Getting the smaller Schiaparelli robot down ought to be the simpler affair. But as the scientific record shows, Mars is not the most welcoming of places, even for the most sophisticated of hardware.
About half of the missions despatched to Earth's near neighbour have failed. Many of these were lost on the way, missed their target, or crashed on arrival.
Schiaparelli's landing stages
For Europe, the Schiaparelli spacecraft is a chance to wipe away the disappointment of the Beagle-2 lander, which in 2003 got down successfully but then almost immediately suffered a terminal malfunction.
Schiaparelli will hope to fare better. It will use a combination of a heatshield, a parachute and a cluster of rockets to slow down its initial atmospheric entry speed of 21,000km/h to a hovering zero just above the surface.
The 600kg robot's final two metres will see it dump down on to its belly.
The Esa probe will emit UHF tones during the descent that an Indian radio telescope will try to capture and relay to controllers here in Darmstadt, Germany.
Touchdown should occur at 14:58 GMT (15:58 BST; 16:58 CEST). If the Indian facility can still hear Schiaparelli at the top of the hour, it will mean the Italian-built module must have reached the Martian terrain intact.
"Everybody's smiling, everybody's optimistic but you can sense the tension as well," said Mark McCaughrean, Esa's senior science advisor.
"I think as the hours tick by now towards that moment - to those six minutes as we plummet through the atmosphere - there's going to be a lot more nerves. But we're going to do this because it teaches us hard lessons about how to operate in space."
Some researchers like Colin Wilson from Oxford University will be experiencing the anxiety of 2003 all over again. He had a wind sensor on Beagle and he is flying it once more on Schiaparelli.
"It's nerve-wracking. I designed this instrument 14, 15 years ago and so it's been a long time waiting for this data. Then again, we know it's a high-risk game so we have to be involved in several missions," he told BBC News.
Schiaparelli will do some meteorological work for as long as its batteries remain charged. That should be a few days.
The science return may seem limited, but the probe is really geared towards technology demonstration. Assuming all goes well, the procedures used to get Schiaparelli down to the surface, together with some key elements of its hardware, will be copied for the mission to put a six-wheeled rover on Mars in 2021.
This solar-powered robot will spend several months drilling below the surface in a number of locations to search for the presence of microbial organisms.
"Long ago we started with industry to define the procedures and strategy for entering into Mars' atmosphere and trying to land successfully," explained Paolo Ferri, the head of mission operations at Esa's control centre in Darmstadt.
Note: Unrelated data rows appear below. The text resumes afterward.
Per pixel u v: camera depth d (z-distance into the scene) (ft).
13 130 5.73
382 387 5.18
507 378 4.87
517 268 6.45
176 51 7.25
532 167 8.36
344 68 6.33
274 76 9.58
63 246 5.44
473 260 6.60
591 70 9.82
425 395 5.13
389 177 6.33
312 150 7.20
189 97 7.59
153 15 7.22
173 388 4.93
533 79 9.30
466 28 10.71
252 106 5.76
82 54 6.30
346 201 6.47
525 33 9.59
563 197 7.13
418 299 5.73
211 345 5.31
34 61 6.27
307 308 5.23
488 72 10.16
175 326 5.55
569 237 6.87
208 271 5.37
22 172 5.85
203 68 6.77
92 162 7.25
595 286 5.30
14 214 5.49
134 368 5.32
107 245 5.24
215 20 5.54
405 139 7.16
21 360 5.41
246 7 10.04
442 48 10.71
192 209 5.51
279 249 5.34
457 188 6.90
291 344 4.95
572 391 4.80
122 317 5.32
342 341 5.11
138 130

"It is all new for us. And going through this whole process, you gain enormous experience and expertise that will be very important and precious for the next landing attempt."
Both the 2016 landing and the 2021 project are part of Esa's so-called ExoMars programme.
This is a joint affair with Russia. Its space agency, Roscosmos, launched Schiaparelli and its mothership, the Trace Gas Orbiter (TGO) from Earth earlier this year. And it will do the same for the forthcoming rover. Russian scientists also have instrumentation spread across the different spacecraft.
While the media and public will of course focus on Schiaparelli on Wednesday, it is actually the TGO that represents the main interest for Esa this time around.
And at about the same time that the descent robot is trying to achieve its objective, the satellite will be taking up a parking orbit at Mars.
TGO plans to spend the coming years studying the behaviour of gases such as methane, water vapour and nitrogen dioxide in the Red Planet's atmosphere.
Although present in only small amounts, these components - methane in particular - hold clues about Mars' current state of activity. They may even hint at the existence of life.